## What this exercise asks
• 1. According to the forum post on reading a sinusoidal signal, what range of frequencies does the poster want to read?
• 2. Continue the forum post on reading a sinusoidal signal from the point at which it ends.

## Text
Reading a Sinusoidal Signal and observing serial values

Hello everyone.

Im working on reading a sinusoidal signal having (1V amplitude and 0.75 offset) and observing the serial values on the serial monitor. I have a separate program in Labview to graph this serial data back into its original waveform shape. I want to read sinusoidal signals starting from 10Hz up to 200Hz. I have used the following code:

int potPin = 0; // select the input pin
int val = 0; // variable to store the value coming from the function generator

void setup()
{
Serial.begin(19200); // opens serial port, sets data rate to 9600 bps
}

void loop() {
val = analogRead(potPin); // read the value from the function generator
Serial.println(val);
delay(0.5); //Sampling rate for the signal
}

At 10Hz, the serial values are alright, for example 202, 208, 214,220.. which results in an alright sinusoid being graphed by Labview.

[Records from a collection]
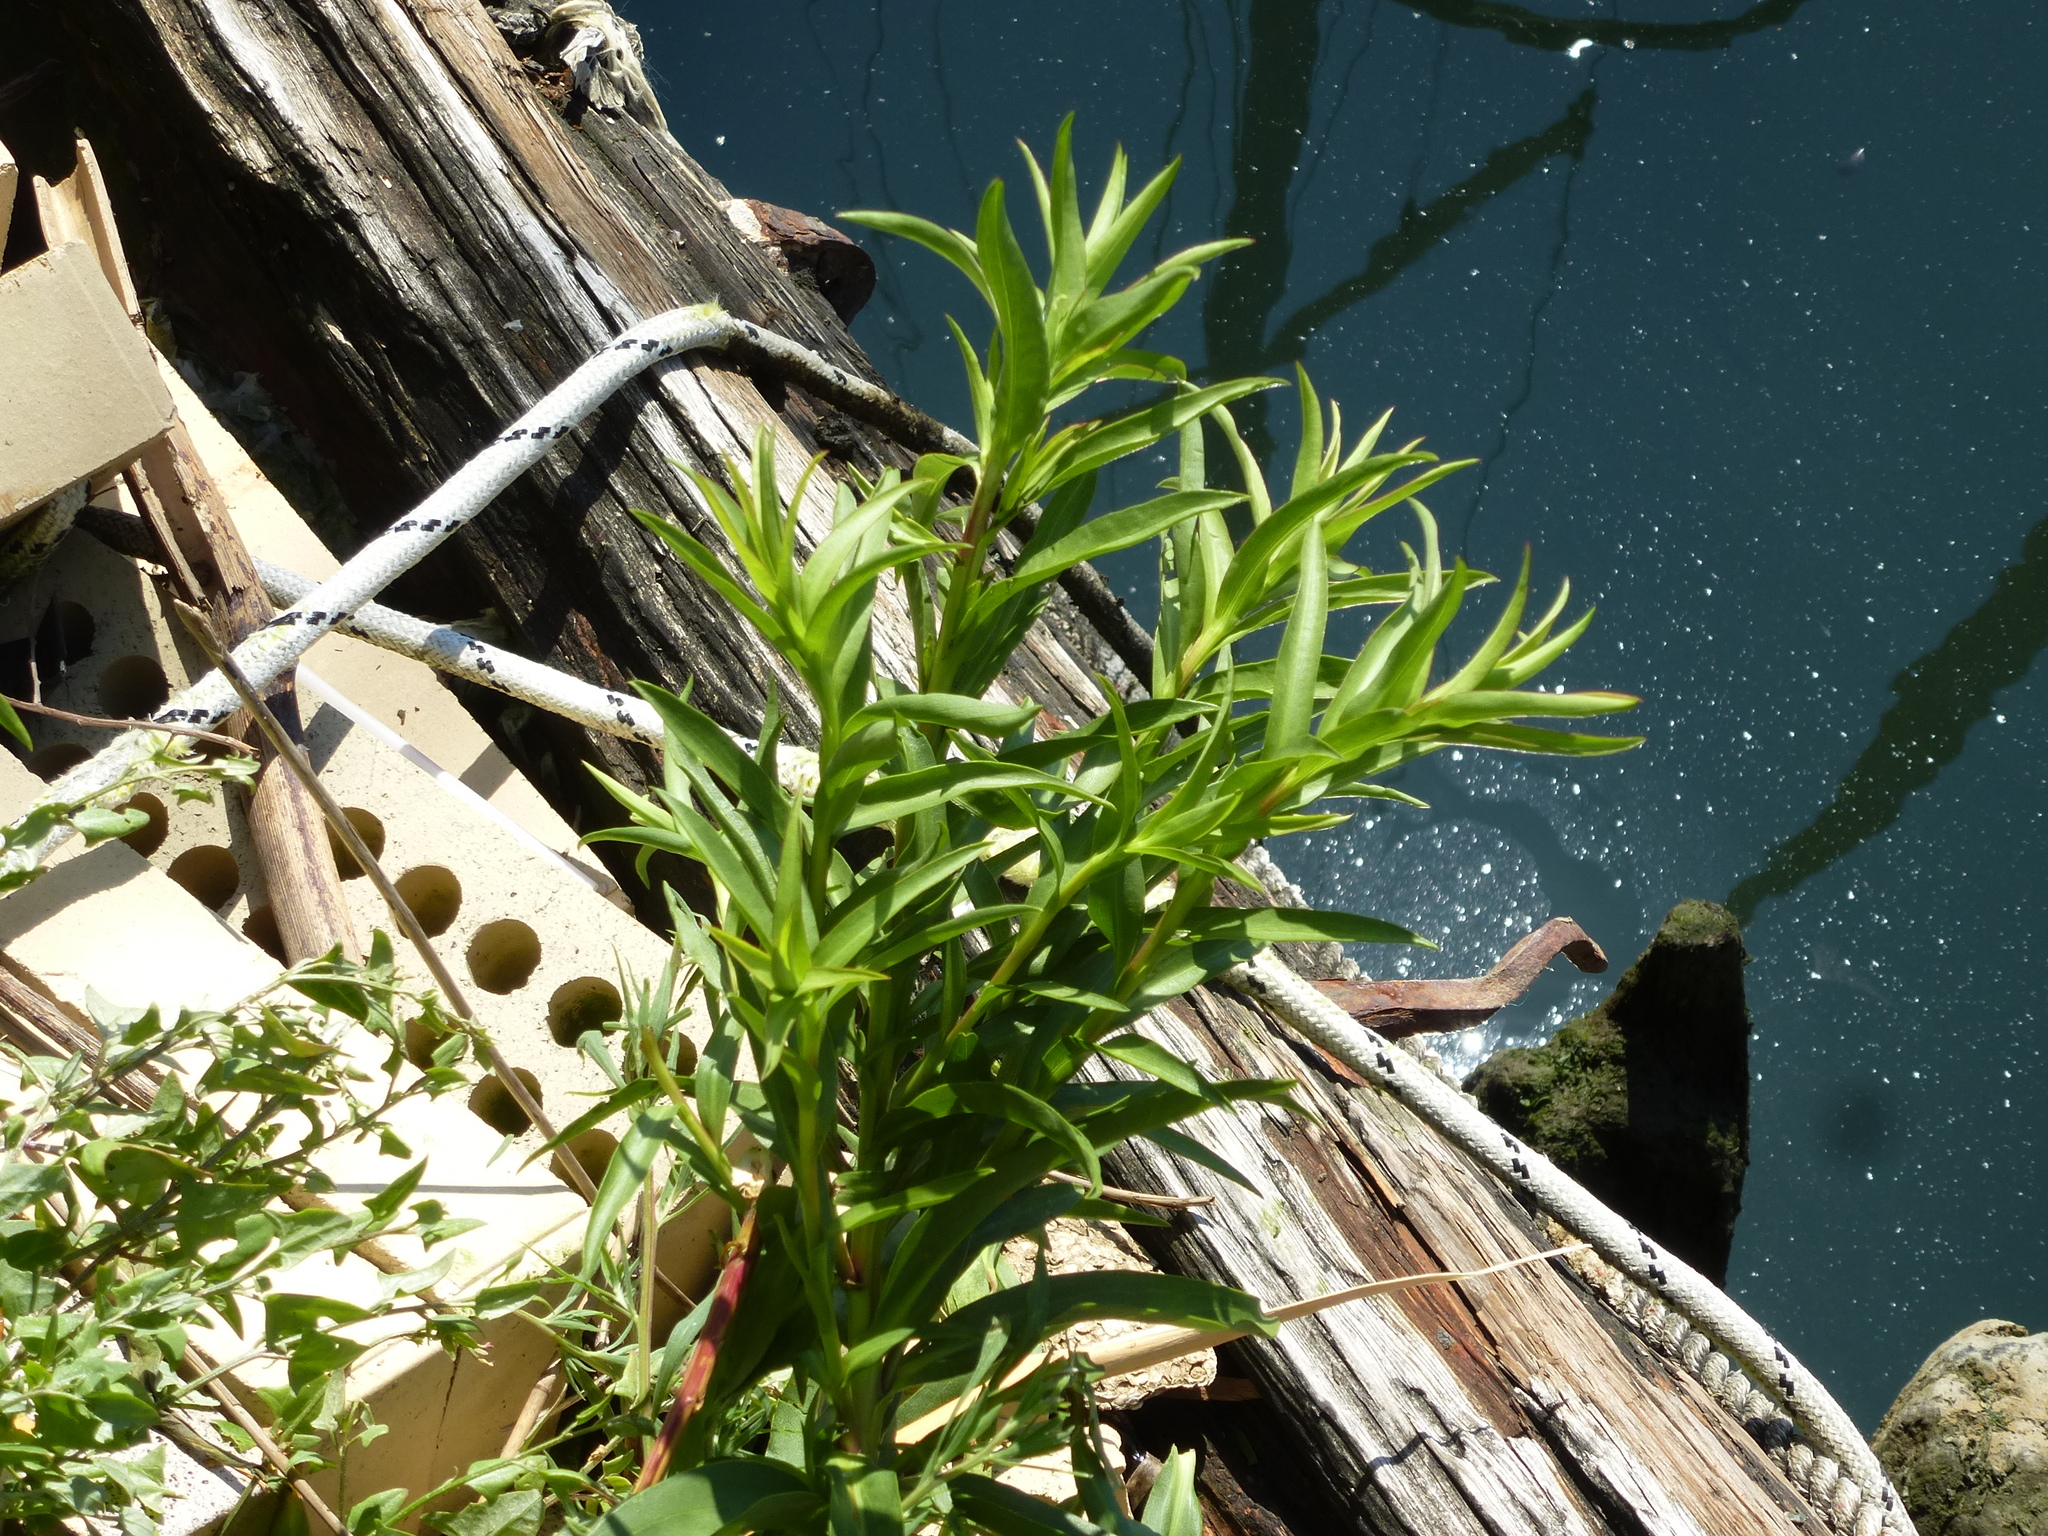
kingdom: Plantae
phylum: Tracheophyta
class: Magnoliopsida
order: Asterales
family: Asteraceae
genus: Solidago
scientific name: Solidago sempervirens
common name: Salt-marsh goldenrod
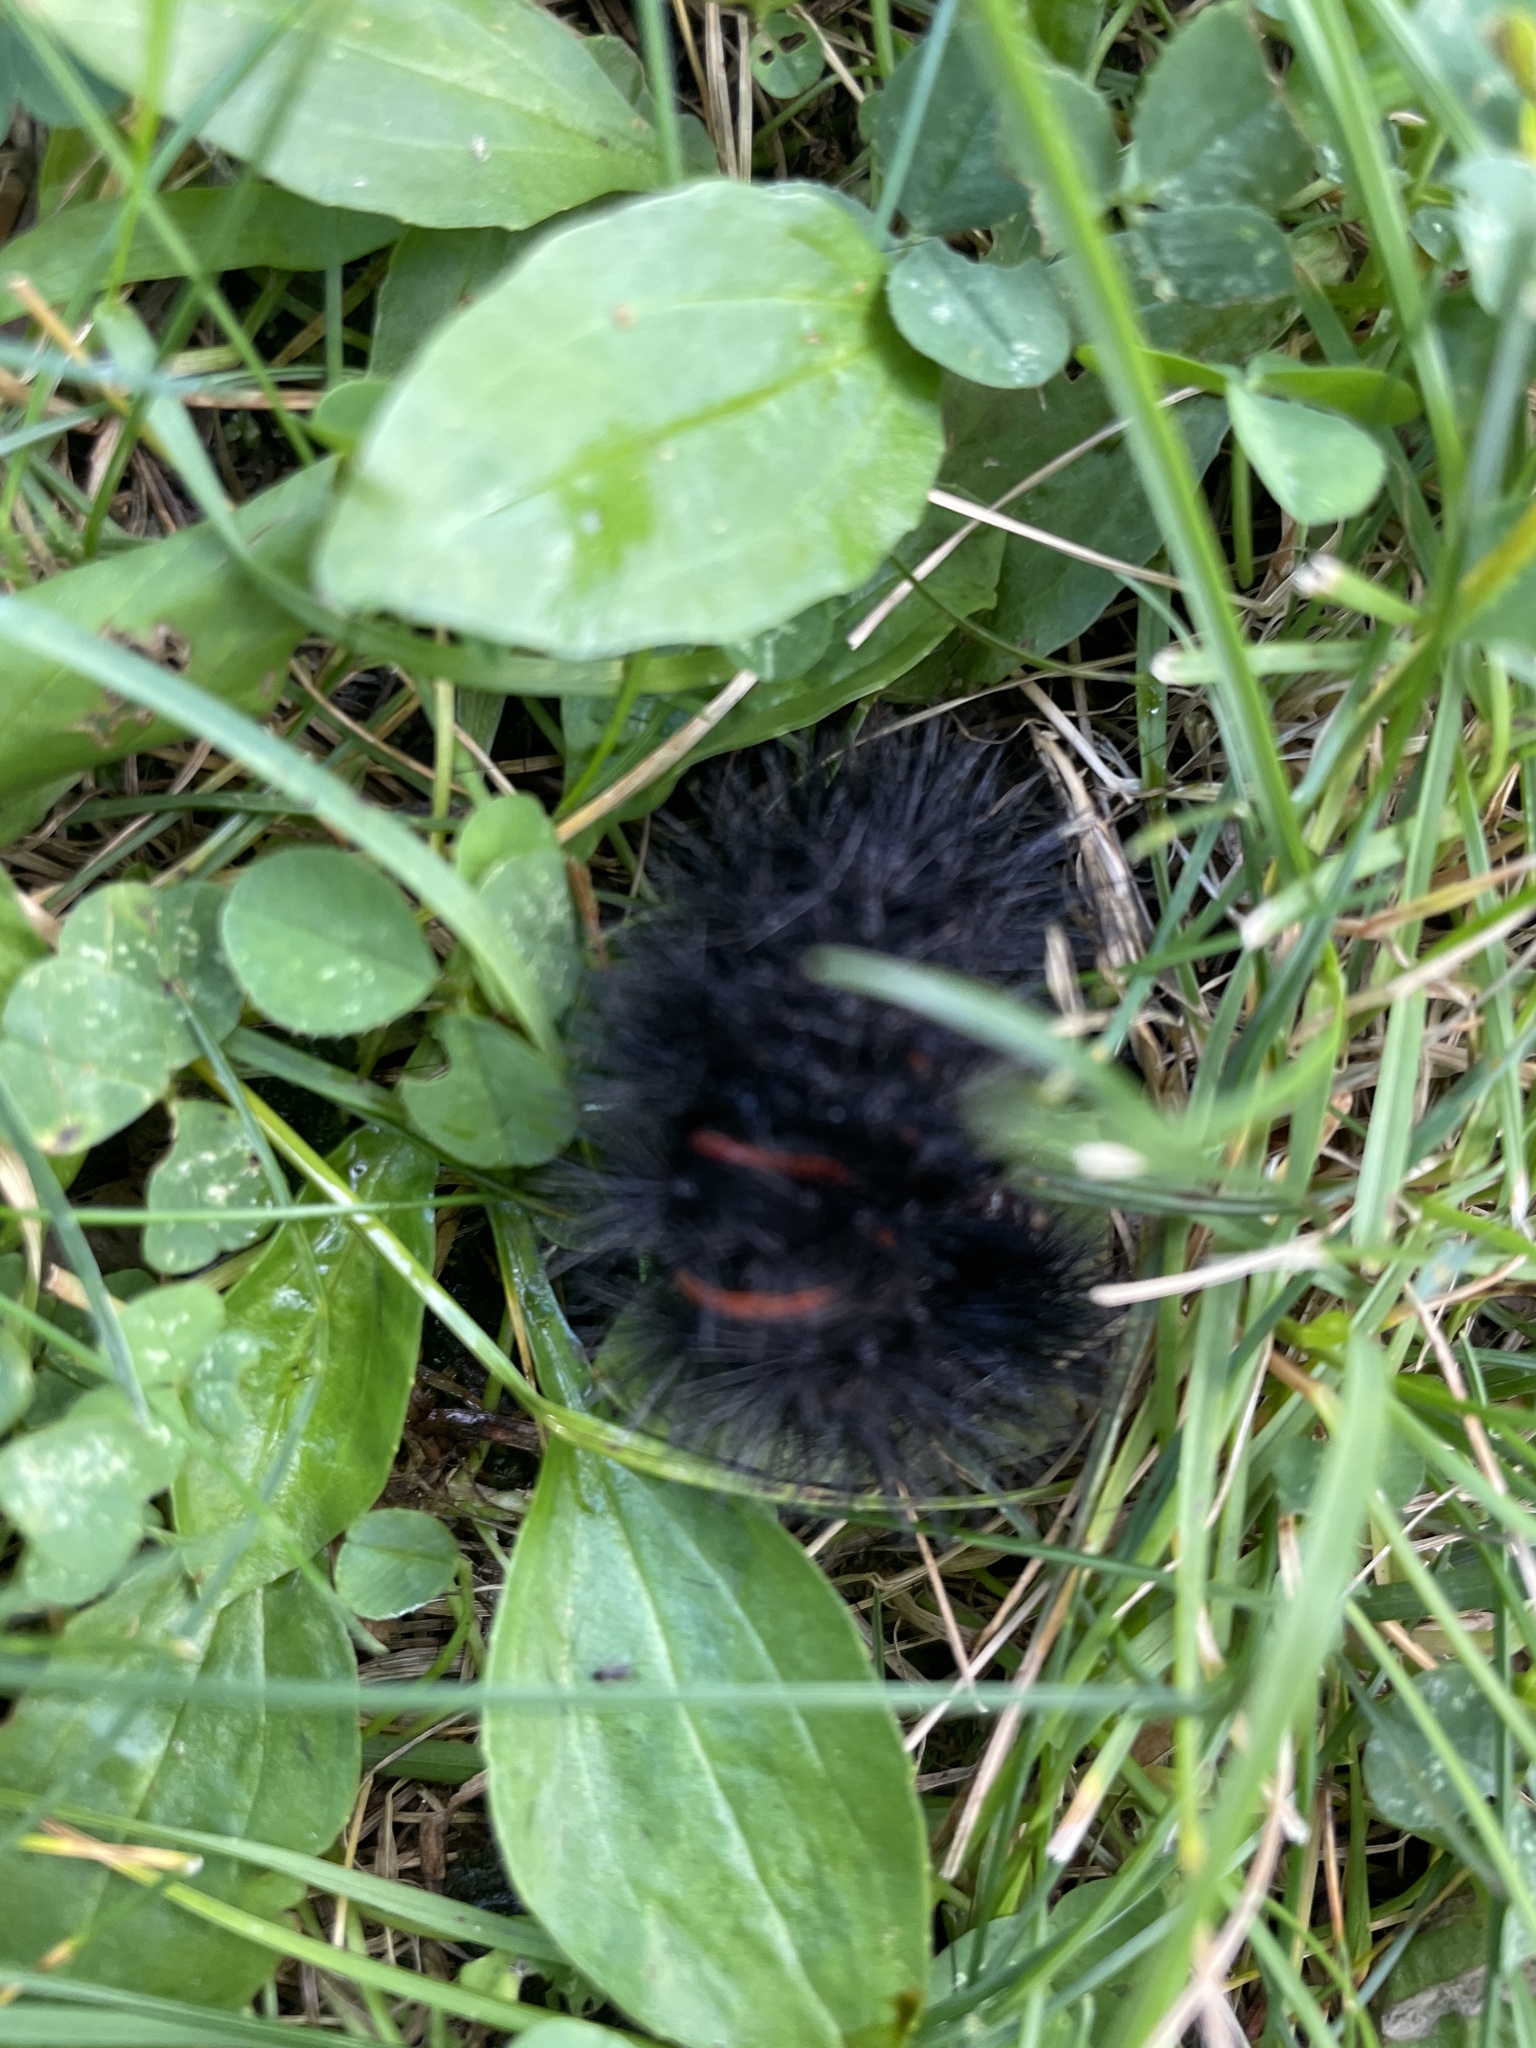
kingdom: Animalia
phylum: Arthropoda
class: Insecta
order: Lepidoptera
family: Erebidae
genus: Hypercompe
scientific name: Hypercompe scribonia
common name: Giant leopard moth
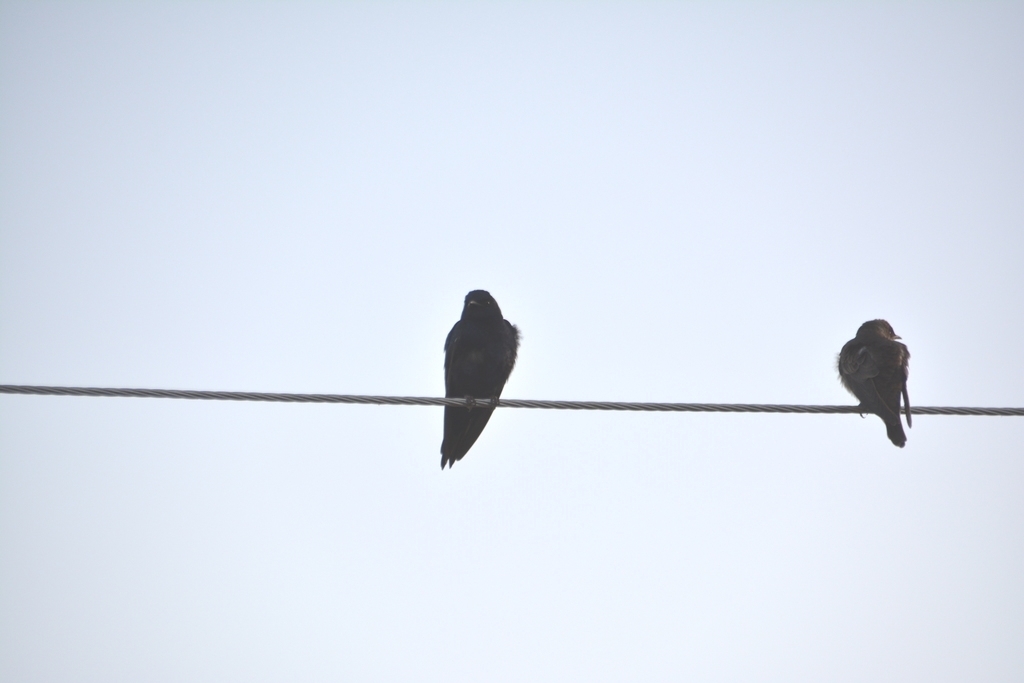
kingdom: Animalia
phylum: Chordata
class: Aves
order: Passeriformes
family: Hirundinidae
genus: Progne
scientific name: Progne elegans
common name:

## Task-by-task answers
• 1. From 10 Hz up to 200 Hz.

• 2.
However, as I increase the frequency of the sinusoid to 80Hz, 100Hz, 150Hz.. The serial values no longer accurately represent the sinusoidal signal being inputted to the arduino input pin.. for example 234,330,400,600..

I have tried decreasing delay at the end of the code to increase the sampling rate, however below 0.5 serial data can no longer be seen when COM port is open.

Is there any programming method I can use to to accurately sample the sinusoidal signal and observe more precise values on the serial monitor? I have tried using an array to 'force' 500 data points to be read however the problem still occurs.

int potPin = 0; // select the input pin for the potentiometer
int ctpinvalue[500]; // variable to store the value coming from the sensor
int i = 0;

void setup()
{
Serial.begin(19200); // opens serial port, sets data rate to 9600 bps
}

void loop()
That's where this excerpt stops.